After college (when I no longer had a built-in gym membership with tuition and fees), I had to get more creative... Initially, that just meant lazy. I did not work out. I drank too much. I over-ate. All of this, of course, led to me experiencing a plumper version of myself than I would have preferred to see. More significantly, I felt exhausted and very uncomfortable in my body.
One of my coworkers at the time had a regular exercise routine and she started bringing me along to the gym after work with her - for free! Within six months, I lost 20 pounds and gained a huge lesson about the importance of loving myself above all else. When she left for Texas later that summer, I decided to join with my own membership and (until the pandemic) would go an average of four times per week.
So, how do I stay motivated to work out now?
“First,” I told him, “you’ll have to define whatever ‘working out’ means to you - and be willing to change that definition when necessary.”
When someone (i.e. coach) is creating a training session for you, it’s a bit simpler to determine what a “workout” looks like. When I’m in control, though, I get to establish what that means. Is it at least two miles jogging? 20 minutes of HIIT or 60 minutes of vinyasa? A certain number of reps? Remember to give yourself grace + patience as you figure it out.
To keep it simple these days, for me, 60 minutes of yoga or 30 minutes of either cardio or strength training is considered “a workout”. My intensity for these activities, naturally, varies from day to day, but the biggest key is consistency. Some days I’ll have very active sessions, some days will be more restorative - and that’s okay!
I keep a calendar on my refrigerator and mark off each day that I work out with a note about what the workout was and what I accomplished. For example, I’ll note whether I’ve practiced yoga, weight training, dance, etc. On days I run, I mark the distance. In addition to the calendar, I have a sheet beside it where I tally how many days that month I’ve acted in accordance with my goals. I appreciate this method of data collection because I can see any patterns arising - do I seem to regularly skip Mondays, for example? Am I allocating the rest of my time appropriately to reach the goals I’ve set for myself? Last month, I had the most “workout” days ever - with 27 total!
At first, the physical weight loss was obvious proof I was exercising regularly. Then, when I plateaued (as we all do), the tallies on the calendar became proof. I would set monthly or weekly goals for myself that I was excited to achieve, but now it’s just built into the routine.

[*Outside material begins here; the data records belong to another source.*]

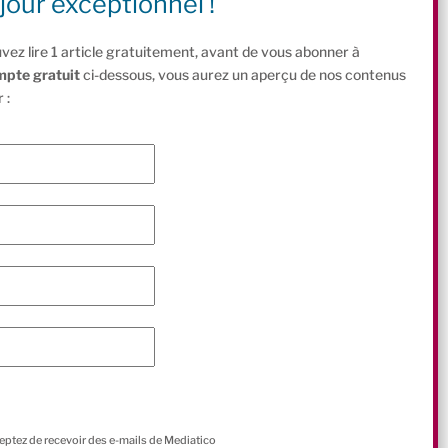
jour exceptionnel !
vez lire 1 article gratuitement, avant de vous abonner à
mpte gratuit
ci-dessous, vous aurez un aperçu de nos contenus
 :
ceptez de recevoir des e-mails de Mediatico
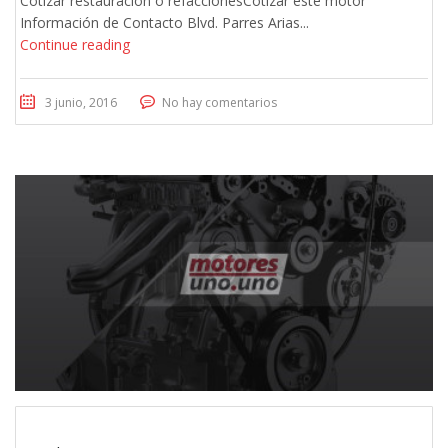
Cotizar restauración o refaccionesCotizar este motor
Información de Contacto Blvd. Parres Arias...
Continue reading
3 junio, 2016
No hay comentarios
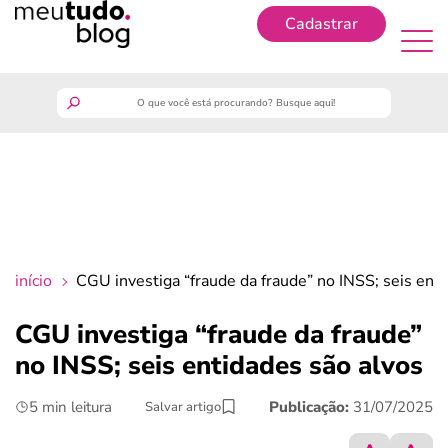
Cadastrar
Cadastrar
meutudo
guia do trabalhador
finanças
início
CGU investiga “fraude da fraude” no INSS; seis ent
benefícios
CGU investiga “fraude da fraude”
no INSS; seis entidades são alvos
crédito fácil
5 min leitura
Publicação:
31/07/2025
Salvar artigo
últimas notícias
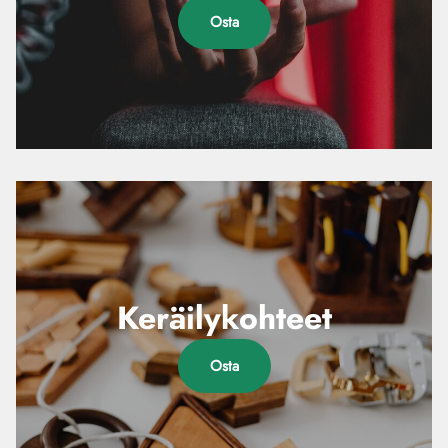
Osta
Keräilykohteet
Osta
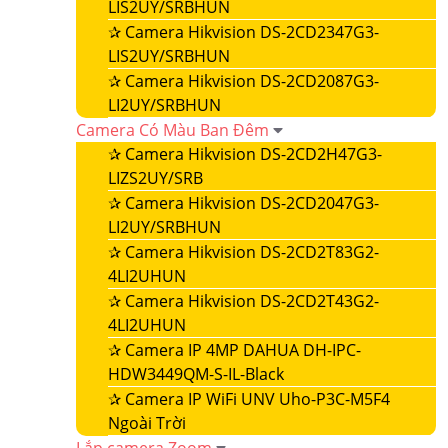
LIS2UY/SRBHUN
✰
Camera Hikvision DS-2CD2347G3-
LIS2UY/SRBHUN
✰
Camera Hikvision DS-2CD2087G3-
LI2UY/SRBHUN
Camera Có Màu Ban Đêm
✰
Camera Hikvision DS-2CD2H47G3-
LIZS2UY/SRB
✰
Camera Hikvision DS-2CD2047G3-
LI2UY/SRBHUN
✰
Camera Hikvision DS-2CD2T83G2-
4LI2UHUN
✰
Camera Hikvision DS-2CD2T43G2-
4LI2UHUN
✰
Camera IP 4MP DAHUA DH-IPC-
HDW3449QM-S-IL-Black
✰
Camera IP WiFi UNV Uho-P3C-M5F4
Ngoài Trời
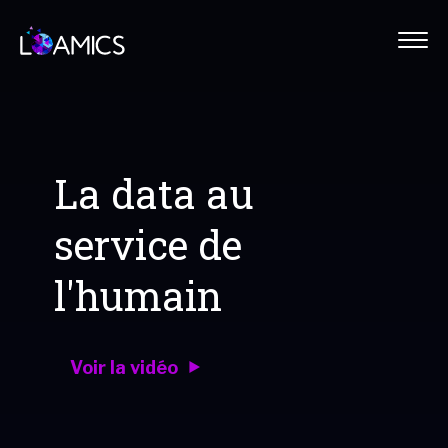
Panneau de gestion des cookies
Menu
La data au
service de
l'humain
Voir la vidéo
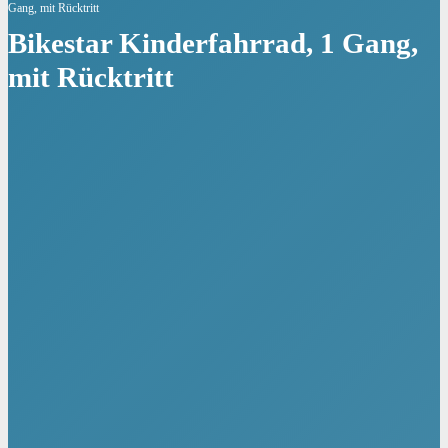
Gang, mit Rücktritt
Bikestar Kinderfahrrad, 1 Gang,
mit Rücktritt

Telling myself that the outcome is worth the effort helps encourage me to take the first step. However, the most consistent catalyst that keeps me going is part of the identity I’ve adopted for myself - that of a person who regularly enjoys moving her body and is open to exploring new methods to do this. When I commit to her, it is easy to find the purpose behind my movements.
Thank you for taking the time to read this post and explore my site.
Below are a few mantras to help convince the brain to move the body (because we’ve all had those days!)
"I put in work for my future self! I got you, babe!"
"May I remember that this movement is my favorite kind of medicine."
"Exercise is an investment + an insurance policy for my most precious vessel."
"I deserve these endorphins. I deserve to feel strong, confident, and sexy in my body. I am worthy of this time and I am worthy of feeling good."
May you have the courage to liberate yourself.